Ile-de-France : Une rentrée en demi-teinte 

Vice-présidente de la région Ile-de-France, Henriette Zoughebi a en charge près de 500 lycées. Elle décrit une rentrée complexe entre les réalités héritées de Luc Chatel et les espoirs liés à l'alternance politique et à la refondation. Pour elle une urgence : affirmer des objectifs précis pour le système éducatif.

 

Comment s'effectue la rentrée en Ile-de-France

 

La rentrée est en demi-teinte. C'est une rentrée préparée par Luc Chatel. Mais indiscutablement la confiance est en train d'être rétablie. Il y a une attention portée aux enseignants. Le ministre annonce qu'il y aurait 22 000 recrutements en 2013, soit 13 000 de plus, s'il arrive à les pourvoir. Ce serait une vraie avancée. Mais à cette rentrée les questions ne sont pas résolues. L'alerte donnée sur les options en langues et en arts mutualisées à Paris demeure. Il y  aussi des suppressions de filières dans l'académie de Versailles, de BTS à Créteil. Dans l'enseignement professionnel le passage à 3 années en bac pro permet d'éviter la catastrophe. Mais nous sommes très inquiets des suppressions de filières. Ca n'encourage pas les jeunes à aller en L.P. Dans ces conditions, comment lutter contre la désaffection dans ces lycées ?

 

Que pensez-vous de l'annonce des emplois aidés professeurs ?

 

C'est intéressant de dire aux jeunes des milieux populaires qu'ils peuvent être professeurs. Le gouvernement prend en compte la nécessité du pré-recrutement des enseignants. Par contre il faut rester vigilant sur les tâches que feront ces jeunes. S'agit-il d'une entrée progressive dans le métier ou de mettre les jeunes directement dans les élèves ? Ce serait inquiétant. Il faut aussi prévoir une vraie liaison entre l'université et l'établissement où travaille le jeune pour qu'on aide les jeunes à réussir leurs études. Il faut aussi que le recrutement se fasse au niveau rectoral et non de l'établissement pour le garantir. C'est à ces conditions que l'objectif des 6000 jeunes pourrait être atteint.

 

V. Peillon veut remettre à l'honneur la "morale laïque". Est-ce une bonne chose ?

 

S'il s'agit de partager la devise de la République ça m'intéresse. On peut étudier la liberté en philosophie ou histoire. Mais s'il s'agit d'éléments de morale on est sur un terrain glissant. Par exemple dire le bien ou le mal relève du débat pas d'un enseignement. Je ne pense pas que l'Ecole puisse dire ce qu'est le bien ou le mal. Le rôle de l'Ecole c'est que chaque enfant construise sa vision du monde. Il n'y a pas de morale officielle.

 

Vous participez à la concertation nationale depuis le début. Quelle vision en avez-vous ?

 

C'est vraiment intéressant que le ministre l'ait ouverte. Ca change totalement de la période antérieure. Mais il faudrait ajouter une concertation avec les communautés éducatives sur le terrain. Il faut un débat public national sur l'avenir et la transformation démocratique de l'Ecole. Il faut aussi faire croiser les visions des chercheurs, celles des politiques et des communautés éducatives.

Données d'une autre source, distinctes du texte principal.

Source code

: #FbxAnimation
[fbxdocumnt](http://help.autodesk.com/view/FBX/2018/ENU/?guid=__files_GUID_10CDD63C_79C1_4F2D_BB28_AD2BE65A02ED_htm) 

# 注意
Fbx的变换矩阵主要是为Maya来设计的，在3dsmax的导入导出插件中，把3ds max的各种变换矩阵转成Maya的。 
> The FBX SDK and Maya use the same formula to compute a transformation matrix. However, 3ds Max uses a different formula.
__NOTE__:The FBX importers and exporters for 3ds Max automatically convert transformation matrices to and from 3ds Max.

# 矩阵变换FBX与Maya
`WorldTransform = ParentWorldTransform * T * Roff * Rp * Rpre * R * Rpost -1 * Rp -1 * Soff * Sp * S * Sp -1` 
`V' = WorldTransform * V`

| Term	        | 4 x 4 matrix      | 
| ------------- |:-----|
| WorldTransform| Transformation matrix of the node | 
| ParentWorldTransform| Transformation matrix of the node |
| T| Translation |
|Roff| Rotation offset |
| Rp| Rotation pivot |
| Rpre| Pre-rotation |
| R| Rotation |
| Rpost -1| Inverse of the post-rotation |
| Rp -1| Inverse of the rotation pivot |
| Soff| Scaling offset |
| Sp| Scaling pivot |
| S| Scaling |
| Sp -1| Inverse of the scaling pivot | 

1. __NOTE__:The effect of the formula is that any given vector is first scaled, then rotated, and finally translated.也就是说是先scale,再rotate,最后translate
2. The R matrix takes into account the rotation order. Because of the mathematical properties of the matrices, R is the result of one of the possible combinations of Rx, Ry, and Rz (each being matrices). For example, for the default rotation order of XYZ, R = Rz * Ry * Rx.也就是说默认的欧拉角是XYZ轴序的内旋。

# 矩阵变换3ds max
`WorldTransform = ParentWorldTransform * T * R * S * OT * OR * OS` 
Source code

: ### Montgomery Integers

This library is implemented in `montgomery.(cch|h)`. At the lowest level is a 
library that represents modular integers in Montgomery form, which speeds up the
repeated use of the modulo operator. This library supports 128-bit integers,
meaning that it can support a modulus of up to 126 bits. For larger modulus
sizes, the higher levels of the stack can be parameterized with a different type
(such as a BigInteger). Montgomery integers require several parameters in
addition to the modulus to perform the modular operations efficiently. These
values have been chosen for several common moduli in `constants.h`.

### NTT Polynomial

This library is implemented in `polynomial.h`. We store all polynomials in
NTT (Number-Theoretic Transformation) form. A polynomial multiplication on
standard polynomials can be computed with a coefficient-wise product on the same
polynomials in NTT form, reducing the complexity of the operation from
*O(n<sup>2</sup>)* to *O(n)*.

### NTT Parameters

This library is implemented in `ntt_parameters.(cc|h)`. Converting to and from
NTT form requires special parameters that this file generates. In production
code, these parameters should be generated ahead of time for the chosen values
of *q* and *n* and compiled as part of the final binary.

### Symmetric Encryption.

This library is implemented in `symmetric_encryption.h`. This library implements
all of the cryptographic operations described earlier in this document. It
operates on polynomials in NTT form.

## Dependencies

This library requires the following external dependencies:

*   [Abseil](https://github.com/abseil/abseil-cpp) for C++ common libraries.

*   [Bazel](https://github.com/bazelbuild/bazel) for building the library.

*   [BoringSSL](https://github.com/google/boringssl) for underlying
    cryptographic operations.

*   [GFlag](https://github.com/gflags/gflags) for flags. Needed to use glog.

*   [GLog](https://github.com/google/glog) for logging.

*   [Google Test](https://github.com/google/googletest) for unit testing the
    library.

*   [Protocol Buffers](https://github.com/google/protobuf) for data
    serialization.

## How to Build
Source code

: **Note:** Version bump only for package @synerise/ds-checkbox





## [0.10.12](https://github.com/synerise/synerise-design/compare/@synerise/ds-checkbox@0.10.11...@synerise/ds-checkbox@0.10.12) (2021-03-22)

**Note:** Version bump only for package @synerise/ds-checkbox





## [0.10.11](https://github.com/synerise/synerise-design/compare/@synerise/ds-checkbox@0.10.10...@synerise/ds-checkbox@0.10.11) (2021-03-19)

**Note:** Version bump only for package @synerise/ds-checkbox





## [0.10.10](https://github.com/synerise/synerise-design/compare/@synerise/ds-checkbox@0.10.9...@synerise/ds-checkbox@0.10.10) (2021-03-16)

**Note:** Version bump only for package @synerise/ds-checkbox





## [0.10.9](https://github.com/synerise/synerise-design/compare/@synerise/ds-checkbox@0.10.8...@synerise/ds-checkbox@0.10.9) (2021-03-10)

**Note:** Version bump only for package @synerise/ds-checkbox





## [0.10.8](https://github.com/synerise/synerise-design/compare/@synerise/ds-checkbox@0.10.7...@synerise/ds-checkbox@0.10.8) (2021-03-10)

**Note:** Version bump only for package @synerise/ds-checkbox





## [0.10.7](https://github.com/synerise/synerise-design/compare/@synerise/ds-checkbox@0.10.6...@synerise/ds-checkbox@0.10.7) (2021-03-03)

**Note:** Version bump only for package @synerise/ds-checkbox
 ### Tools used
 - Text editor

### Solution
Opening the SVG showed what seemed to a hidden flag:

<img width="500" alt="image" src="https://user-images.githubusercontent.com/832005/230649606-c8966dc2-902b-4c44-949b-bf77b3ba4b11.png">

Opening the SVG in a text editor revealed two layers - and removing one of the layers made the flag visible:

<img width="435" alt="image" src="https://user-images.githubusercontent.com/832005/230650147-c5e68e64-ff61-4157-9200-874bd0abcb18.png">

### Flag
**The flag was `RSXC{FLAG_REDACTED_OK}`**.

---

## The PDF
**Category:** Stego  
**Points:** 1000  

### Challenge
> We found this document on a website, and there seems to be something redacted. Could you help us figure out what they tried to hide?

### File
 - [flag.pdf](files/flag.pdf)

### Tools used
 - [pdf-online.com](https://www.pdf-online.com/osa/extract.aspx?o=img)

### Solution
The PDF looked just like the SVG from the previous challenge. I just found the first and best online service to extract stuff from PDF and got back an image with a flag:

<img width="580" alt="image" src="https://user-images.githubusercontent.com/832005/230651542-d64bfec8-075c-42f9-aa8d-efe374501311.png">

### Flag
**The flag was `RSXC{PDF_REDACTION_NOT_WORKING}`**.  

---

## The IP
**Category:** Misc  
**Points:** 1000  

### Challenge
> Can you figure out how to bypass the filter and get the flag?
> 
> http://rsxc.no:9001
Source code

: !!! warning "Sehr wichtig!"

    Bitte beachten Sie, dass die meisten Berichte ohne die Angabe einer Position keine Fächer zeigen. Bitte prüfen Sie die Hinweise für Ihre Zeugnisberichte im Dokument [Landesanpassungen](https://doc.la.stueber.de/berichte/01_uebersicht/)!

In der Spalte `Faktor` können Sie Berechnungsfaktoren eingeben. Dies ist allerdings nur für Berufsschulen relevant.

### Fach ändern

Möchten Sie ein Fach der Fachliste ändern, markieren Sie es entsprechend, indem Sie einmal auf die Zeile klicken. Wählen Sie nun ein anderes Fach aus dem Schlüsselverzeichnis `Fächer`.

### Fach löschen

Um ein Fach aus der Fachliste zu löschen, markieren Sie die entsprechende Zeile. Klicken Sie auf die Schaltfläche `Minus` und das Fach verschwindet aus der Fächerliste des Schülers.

Mais l'essentiel c'est déjà de dire ce que doit être l'Ecole, quelles ambitions on doit avoir pour les enfants. La question de l'élévation générale des diplômes est posée avec force à notre société. Il faut cibler 100% d'une génération au bac ce qui passe par la scolarité obligatoire jusqu'à 18 ans. Dans la refondation on ne doit pas penser qu'à ce qu'on peut faire maintenant mais aussi à la vision qu'on veut pour changer l'Ecole.

 

La concertation permet à de nombreux points de vue de s'exprimer. Maintenant que va-t-on en faire ? Il y aura-t-il suffisamment d'ambition ? JM Ayrault s'est fixé des objectifs d'efficacité et de justice. Mais comment va-t-relancer l'éducation prioritaire ? Sur quelles bases ? Quels moyens faut-il mettre en place ? Quels objectifs et étapes ? On sort d'un moment où ce qui a prévalu c'était l'excellence, le mérite, l'élite. On a encouragé le tri. J'attends du ministre par exemple qu'il arrête les internats d'excellence. Il faut qu'il fixe des objectifs clairs, des ambitions. Regardez le numérique. Quels enjeux pour la société ! L'éducation nationale sera-t-elle capable d'encourager la mise en réseau des enseignants ? Des enseignants et des élèves ? On voit bien que ça change des structures hiérarchiques traditionnelles. Si on n'y arrive pas on ne changera pas les choses. On passera à coté d'une chance formidable.

 

Propos recueillis par François Jarraud

 

 

 

Par fjarraud , le mardi 04 septembre 2012.